The team took blood samples from the women within 24 hours before or after delivery, and they also collected placentas after delivery.
They then looked at the angiotensin-converting enzyme 2 (ACE2) receptor, the main receptor for SARS-CoV-2. They also looked for the activity of the genes responsible for the production of these receptors. The ACE2 receptor is found on the cell surface of many types of cells in the human body, and the SARS-CoV-2 virus uses it to gain access to our cells.
In fact, results showed a significant decrease in ACE2 receptor expression in the third trimester in women who had COVID-19 compared with the second trimester or in controls. Conversely, there was a significant increase in ACE2 protein levels in the blood serum in the third trimester of women who had COVID-19, compared with those who had the disease in the second trimester and controls. This suggested that ACE2 receptors were being shed, presumably to minimize the ability of the virus to cause infection in placental tissue.
Dr. Elizabeth Taglauer, first author of the study and assistant professor of pediatrics at Boston University School of Medicine, explained: “Our results suggest that the placenta is somehow sensing the mother’s infection and guarding against fetal transmission. If we understand how the placenta is naturally protecting babies from COVID-19, this may provide important information for therapies and strategies to help prevent other SARS-CoV-2 infections from continuing to spread.”
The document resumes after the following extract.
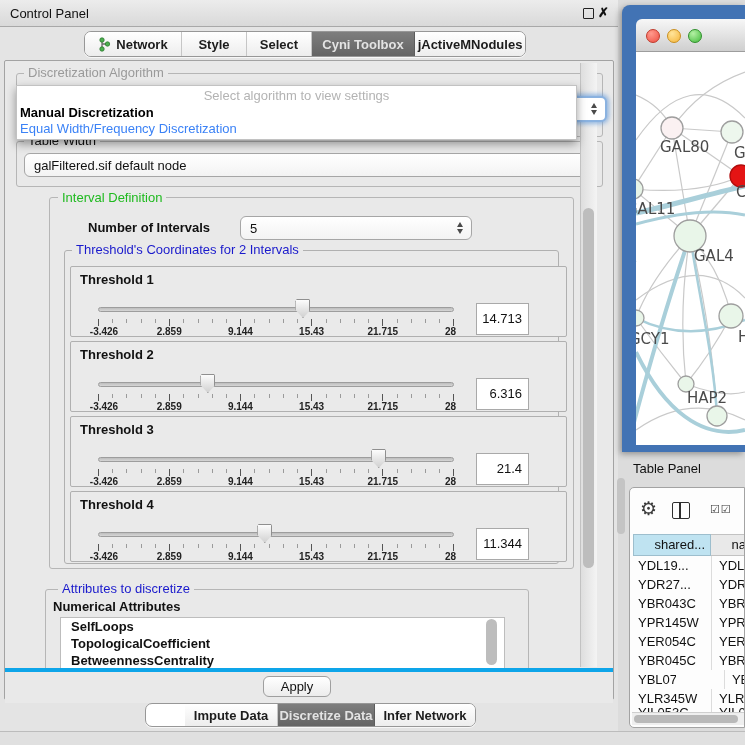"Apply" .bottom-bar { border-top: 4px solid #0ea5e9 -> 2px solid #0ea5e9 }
The study’s sample size was small and more research is necessary to determine the origin of the ACE2 found in the blood serum of the pregnant women, but the results suggest the placenta is staging a protective response in the presence of SARS-CoV-2.
In an email to MNT, Dr. Taglauer explained: “The placenta is likely putting many defense mechanisms in place to combat SARS-CoV-2 at the maternal-fetal interface. We are just beginning to understand the effects of these placental responses on infants born to mothers with SARS-CoV-2 in pregnancy.”
“These consequences are actually the main focus of our perinatal COVID-19 moving forward. We will be following infants born to mothers with SARS-CoV-2 in pregnancy for up to 2 years, studying their long-term health, whether they have any changes in their immune systems, and their ability to fight infections, especially respiratory infections.”
Both her own and Dr. Schwartz’s papers underlined the importance of vaccination. Dr. Taglauer told MNT in an interview:
“The most important thing that pregnant women can do to keep their babies healthy in this pandemic is to get vaccinated.”